A. Enable browser alerts for fraudulent websites:
Modern web browsers integrate with services like Google Safe Browsing or Microsoft SmartScreen. These services maintain databases of known phishing websites. When this feature is enabled, the browser will display a prominent warning alert to the user before they access a site identified as fraudulent, giving them a chance to turn back. This is a direct control against the "landing" part of a phishing attack.

E. Implement email filtering techniques:
This is a primary defense against the "delivery" mechanism of phishing. Email security gateways (like Cisco Secure Email) use sophisticated techniques to filter incoming emails. They analyze sender reputation, check links against URL databases, inspect email content for phishing language, and use machine learning to identify and quarantine phishing emails before they ever reach the user's inbox.

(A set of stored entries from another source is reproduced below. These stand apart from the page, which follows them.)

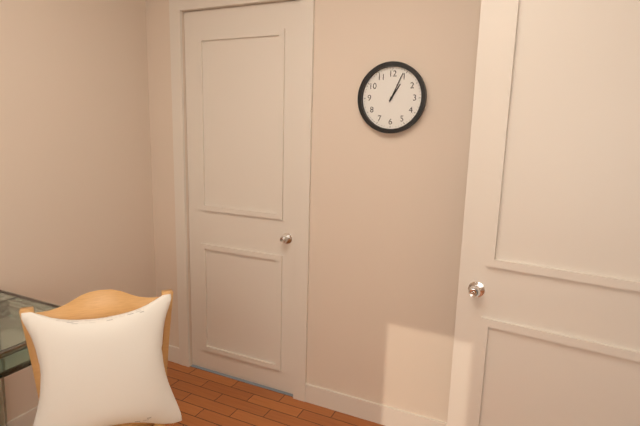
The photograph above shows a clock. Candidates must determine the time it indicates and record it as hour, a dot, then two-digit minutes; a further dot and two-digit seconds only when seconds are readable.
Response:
1.04
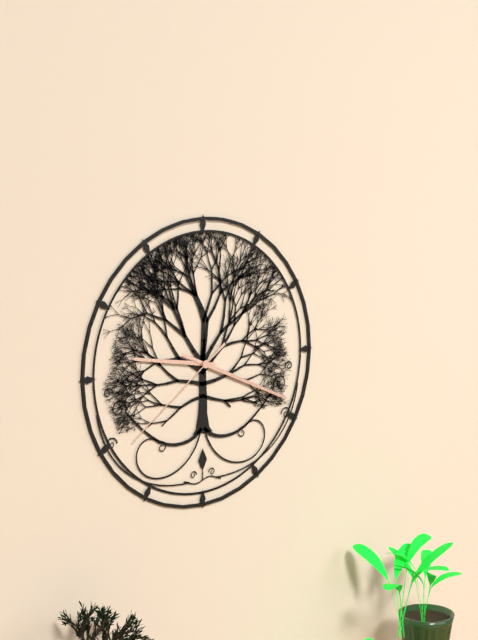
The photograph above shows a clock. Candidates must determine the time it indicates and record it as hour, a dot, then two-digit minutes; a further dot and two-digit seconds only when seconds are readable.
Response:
9.19.39
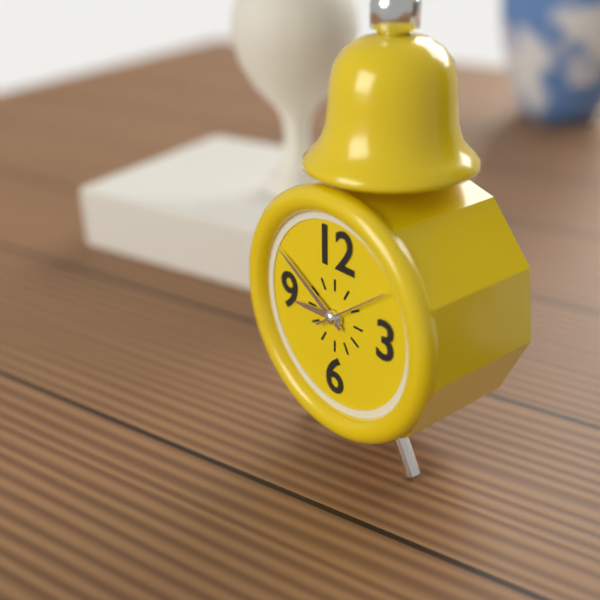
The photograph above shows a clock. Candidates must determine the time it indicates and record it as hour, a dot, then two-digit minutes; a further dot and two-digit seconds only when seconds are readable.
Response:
8.50.09
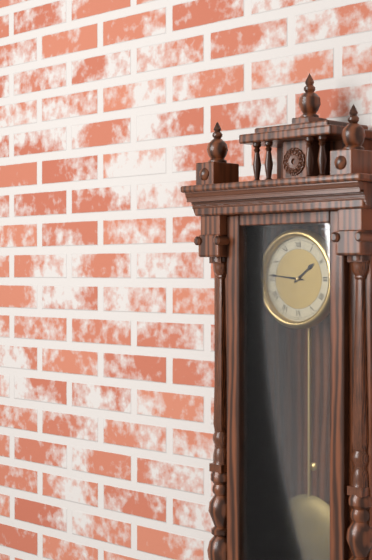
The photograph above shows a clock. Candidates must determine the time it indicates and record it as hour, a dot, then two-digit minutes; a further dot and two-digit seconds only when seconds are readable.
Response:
1.46
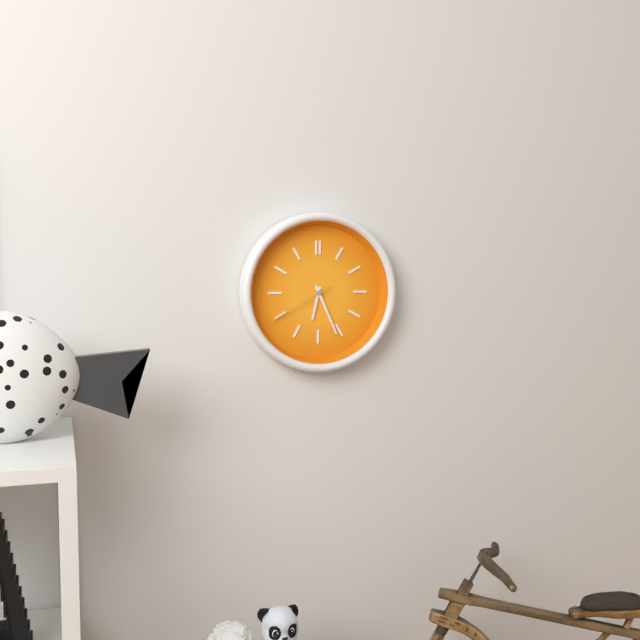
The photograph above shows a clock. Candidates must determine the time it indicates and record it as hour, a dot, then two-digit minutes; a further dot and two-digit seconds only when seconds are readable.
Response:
6.26.40
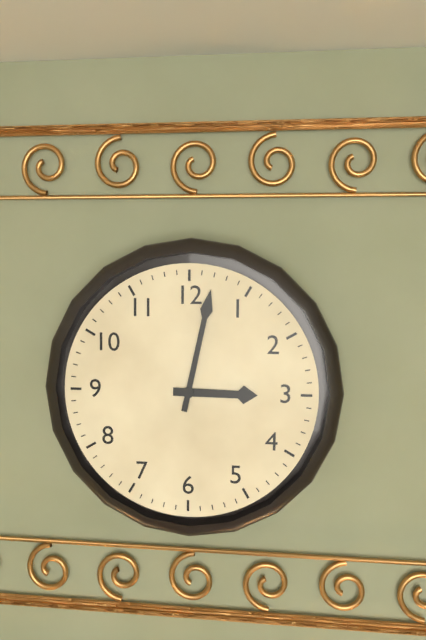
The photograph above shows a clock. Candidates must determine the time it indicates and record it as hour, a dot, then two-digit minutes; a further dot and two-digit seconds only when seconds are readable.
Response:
3.02
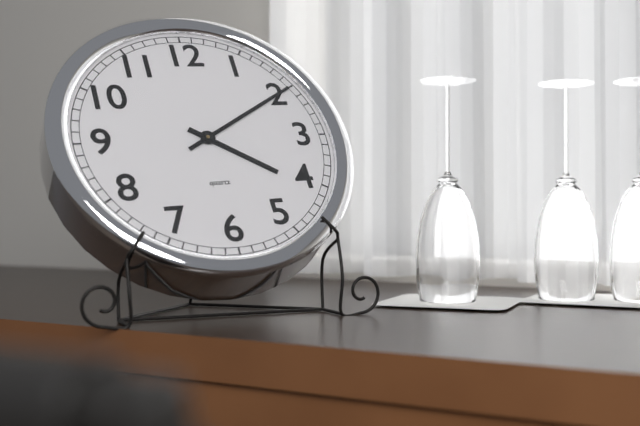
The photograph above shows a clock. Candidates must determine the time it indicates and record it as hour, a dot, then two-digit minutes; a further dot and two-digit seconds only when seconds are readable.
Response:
4.10
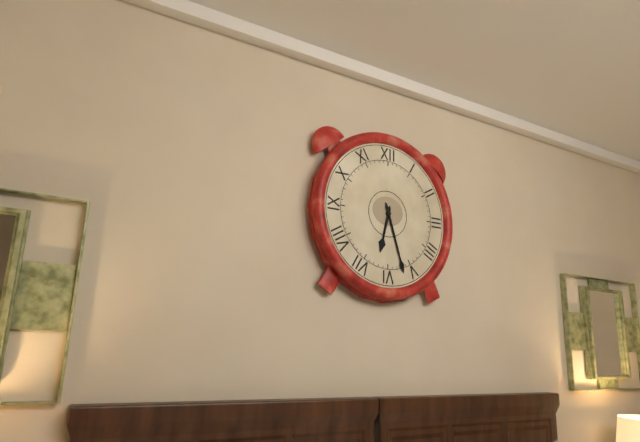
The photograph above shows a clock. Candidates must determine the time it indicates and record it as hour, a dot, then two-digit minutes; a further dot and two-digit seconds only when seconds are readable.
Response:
6.27
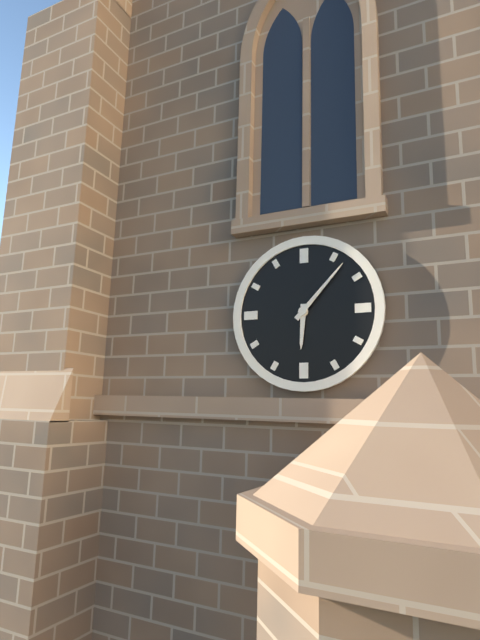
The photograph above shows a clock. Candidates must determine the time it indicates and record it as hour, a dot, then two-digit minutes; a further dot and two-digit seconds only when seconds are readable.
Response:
6.07
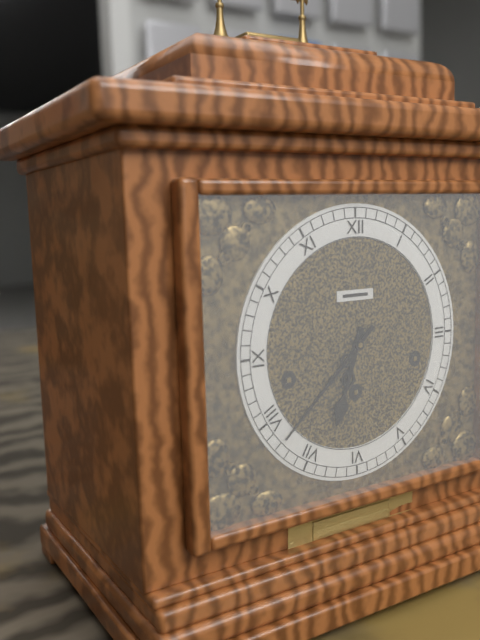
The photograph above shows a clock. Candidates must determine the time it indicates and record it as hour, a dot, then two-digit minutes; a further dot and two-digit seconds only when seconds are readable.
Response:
6.38
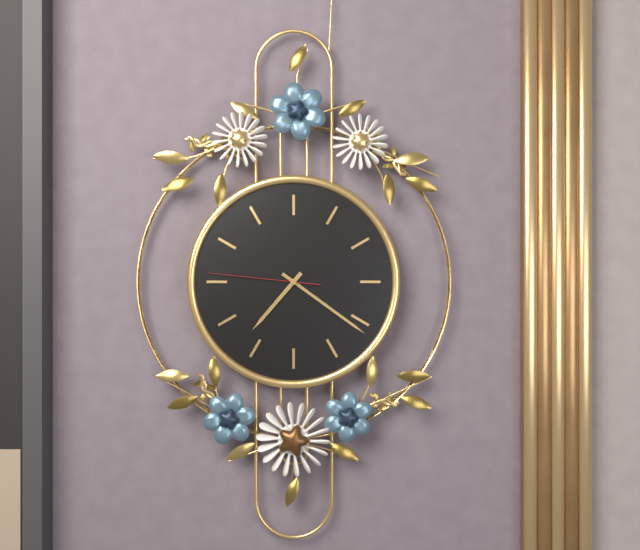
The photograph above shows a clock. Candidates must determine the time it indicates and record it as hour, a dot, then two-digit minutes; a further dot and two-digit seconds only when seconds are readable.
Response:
7.21.46
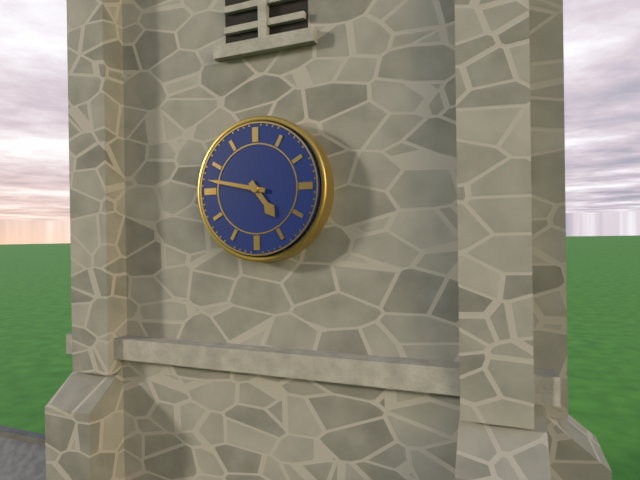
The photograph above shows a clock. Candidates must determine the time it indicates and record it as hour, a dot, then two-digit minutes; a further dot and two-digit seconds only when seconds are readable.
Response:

Why the other options are incorrect:

B. Define security group memberships:
This is related to network access control and authorization (e.g., using Cisco ISE). It determines what resources a user can access after they are authenticated. It does not prevent a user from being tricked by a phishing email into giving away their credentials in the first place.

C. Revoke expired CRL of the websites:
A Certificate Revocation List (CRL) is used to check if a website's SSL certificate has been revoked. This is a control for verifying the authenticity of a legitimate website that uses a certificate. It does not specifically protect against phishing, as phishing sites often use valid certificates for their own domains or use HTTP instead of HTTPS.

D. Use antispyware software:
Antispyware is designed to detect and remove spyware and other malicious software that may already be on a system. It is a reactive measure for malware that has been installed, often after a separate initial compromise. It is not a primary mechanism for preventing the social engineering and email delivery that defines a phishing attack.

Reference:
These controls are standard recommendations in cybersecurity frameworks for mitigating phishing. The CISA (Cybersecurity and Infrastructure Security Agency) and NIST guidelines for phishing prevention highlight email filtering and web browser security controls as essential first lines of defense.